Aslında şaşılacak bir yanı yoktu söylediğimin. Ülkenin genel durumu ve adı geçen kişinin özel durumu üzerine yapılan yorumların tutarlılıkla sürdürülmesi, artık bir salgın hastalığa dönüşmüş kamuoyu araştırmacılarına hiç bakmadan, insanı o tür bir kestirime götürüyordu. 

Şunu demek istiyorum: Erdoğan’ın ne kadar korktuğu ve bunun bazıları kolayca görülen bazıları biraz dikkat gerektiren göstergeleri üzerinde aşağı yukarı bir anlaşma vardı. Aşağı yukarı demek bile yanıltıcı oluyor; yaygın bir görüş birliğiydi çünkü söz konusu olan. Çok anlaşılabilir gerekçeler arasında koltuğunu kaybetmekle hem içeriden hem dışarıdan gelebilecek çeşitli tehditler, hemen herkesin kabul edebileceği kanıtlamalara dayalı olarak ileri sürülebiliyordu. Kendisinin ettiği sözler, sergilediği davranışlar, verdiği fotoğraflar, yapılan yorumların inandırıcılığını artırıyordu.

Ayrıca, bütün bunlar öznel etkenler sayılsa bile, ülkenin içinde bulunduğu çıkmaz, bunun kendisi dahil herkesçe açıkça görülebilir duruma gelişi, benzer çıkmazların kapitalist dünyanın görece daha az sorunlu bölgeleri için de değişik biçim ve şiddette var olduğu türünden nesnel etkenler de ortadaydı. 

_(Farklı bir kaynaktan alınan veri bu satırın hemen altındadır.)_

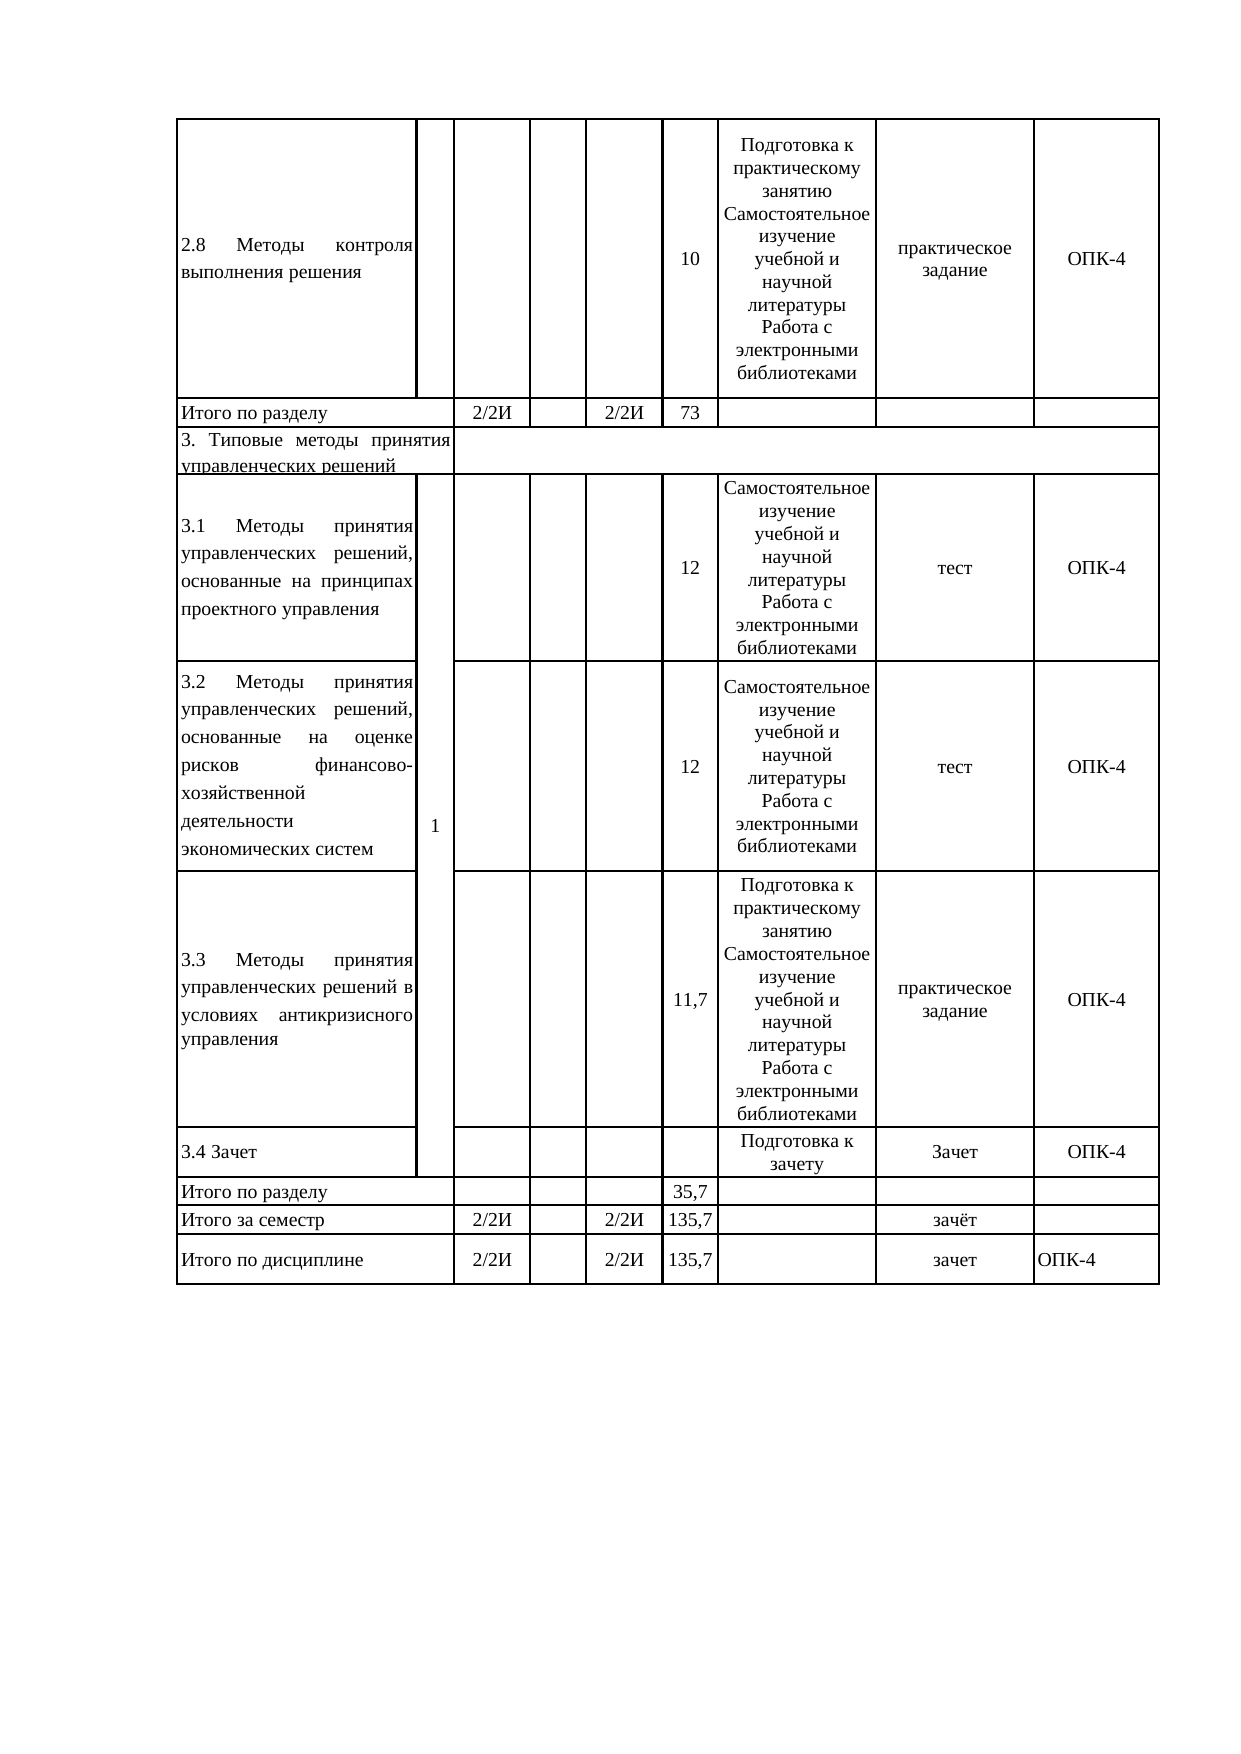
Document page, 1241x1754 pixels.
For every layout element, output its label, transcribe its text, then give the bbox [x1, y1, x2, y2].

table_cell [587, 662, 661, 870]
table_cell 2/2И [587, 1206, 661, 1233]
table_cell ОПК-4 [1035, 662, 1158, 870]
table_cell 135,7 [664, 1206, 717, 1233]
table_cell Зачет [877, 1128, 1033, 1176]
table_cell 2.8 Методы контроля выполнения решения [178, 120, 415, 397]
table_cell [719, 1235, 875, 1283]
table_cell [531, 1128, 585, 1176]
table_cell 2/2И [455, 1235, 529, 1283]
table_cell 3.4 Зачет [178, 1128, 415, 1176]
table_cell 3.3 Методы принятия управленческих решений в условиях антикризисного управления [178, 872, 415, 1126]
table_cell 2/2И [587, 399, 661, 426]
table_cell тест [877, 662, 1033, 870]
table_cell Подготовка к зачету [719, 1128, 875, 1176]
table_cell [531, 662, 585, 870]
table_cell ОПК-4 [1035, 1235, 1158, 1283]
table_cell Итого по разделу [178, 1178, 453, 1204]
table_cell [531, 1235, 585, 1283]
table_cell [531, 120, 585, 397]
table_cell ОПК-4 [1035, 872, 1158, 1126]
table_cell [587, 1128, 661, 1176]
table_cell [664, 1128, 717, 1176]
table_cell 3. Типовые методы принятия управленческих решений [178, 428, 453, 473]
table_cell 2/2И [455, 399, 529, 426]
table_cell 11,7 [664, 872, 717, 1126]
table_cell Итого по дисциплине [178, 1235, 453, 1283]
table_cell [587, 1178, 661, 1204]
table_cell [1035, 1206, 1158, 1233]
table_cell [719, 399, 875, 426]
table_cell [877, 1178, 1033, 1204]
table_cell 3.1 Методы принятия управленческих решений, основанные на принципах проектного управления [178, 475, 415, 660]
table_cell ОПК-4 [1035, 475, 1158, 660]
table_cell [531, 475, 585, 660]
table_cell [1035, 1178, 1158, 1204]
table_cell 2/2И [455, 1206, 529, 1233]
table_cell 12 [664, 662, 717, 870]
table_cell 1 [418, 475, 453, 1176]
table_cell [587, 475, 661, 660]
table_cell 10 [664, 120, 717, 397]
table_cell Самостоятельное изучение учебной и научной литературы Работа с электронными библиотеками [719, 662, 875, 870]
table_cell Итого по разделу [178, 399, 453, 426]
table_cell 73 [664, 399, 717, 426]
table_cell тест [877, 475, 1033, 660]
table_cell [531, 1178, 585, 1204]
table_cell [531, 872, 585, 1126]
table_cell [455, 475, 529, 660]
table_cell [531, 1206, 585, 1233]
table_cell [587, 120, 661, 397]
table_cell 12 [664, 475, 717, 660]
table_cell Подготовка к практическому занятию Самостоятельное изучение учебной и научной литературы Работа с электронными библиотеками [719, 872, 875, 1126]
table_cell практическое задание [877, 872, 1033, 1126]
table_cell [719, 120, 875, 397]
table_cell [455, 1178, 529, 1204]
table_cell [531, 399, 585, 426]
table_cell [455, 428, 1158, 473]
table_cell Самостоятельное изучение учебной и научной литературы Работа с электронными библиотеками [719, 475, 875, 660]
table_cell ОПК-4 [1035, 120, 1158, 397]
table_cell [455, 1128, 529, 1176]
table_cell 135,7 [664, 1235, 717, 1283]
table_cell [719, 1178, 875, 1204]
table_cell зачёт [877, 1206, 1033, 1233]
table_cell [455, 662, 529, 870]
table_cell [877, 399, 1033, 426]
table_cell зачет [877, 1235, 1033, 1283]
table_cell практическое задание [877, 120, 1033, 397]
table_cell [1035, 399, 1158, 426]
table_cell 2/2И [587, 1235, 661, 1283]
table_cell Итого за семестр [178, 1206, 453, 1233]
table_cell [455, 120, 529, 397]
table_cell 3.2 Методы принятия управленческих решений, основанные на оценке рисков финансово-хозяйственной деятельности экономических систем [178, 662, 415, 870]
table_cell ОПК-4 [1035, 1128, 1158, 1176]
table_cell [455, 872, 529, 1126]
table_cell [719, 1206, 875, 1233]
table_cell 35,7 [664, 1178, 717, 1204]
table_cell [587, 872, 661, 1126]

Bütün bunlara Erdoğan ve partisinin, ya da belki daha doğrusu, ortada pek partiye benzer bir şey kalmamış olduğuna göre, adamlarının diyelim, yaklaşık 16 yıldır atlattığı “badireleri” eklemek yerindedir. Bu Arapça sözcükte içerilmiş “birdenbire ortaya çıkış” anlamını elemek için, bazılarının hiç de öyle birdenbire ortaya çıkmayıp düpedüz yavaşça süzülüp birikerek felakete yahut felakete yakın sıkıntılara dönüştüklerini de hatırlatalım. Bütün bunların çeşitliliği ile büyüklüğünün ve atlatılabilmiş olmasının iki önemli kazanım sağladığını da unutmadan: Birincisi, onların benzeri, hele kopyası niteliğindeki güçlük ve tehditlerin yeniden ortaya çıkması, yakın gelecekte, neredeyse imkânsız görünmektedir. İki örnek verilebilir: Eski cumhuriyetin koruyucusu ve kollayıcısı olarak tanımlanan bir işlev üstlenmiş, bir zamanlar zinde, silahlı, uyanık türünden sıfatlarla anılan güçler etkisizleşmiş ya da sahneden çekilmiş, daha farklı söylenirse, o sıfatları geçersizleşmiştir. Öte yandan, kendi içlerindeki bileşenlerden birinin denetimsiz ya da hemen hemen denetimsiz biçimde güçlenerek başkaldırması olasılığı, tümüyle ortadan kalkmasa da, yakın dönem için, önemli ölçüde azalmıştır. Böylece, kazanımlardan biri olarak, bu atlatmaların bir tür kendine güven sağladığını ileri sürmek mümkün olmaktadır. Denebilirse, korkuyu azaltmayan bir tuhaf özgüven…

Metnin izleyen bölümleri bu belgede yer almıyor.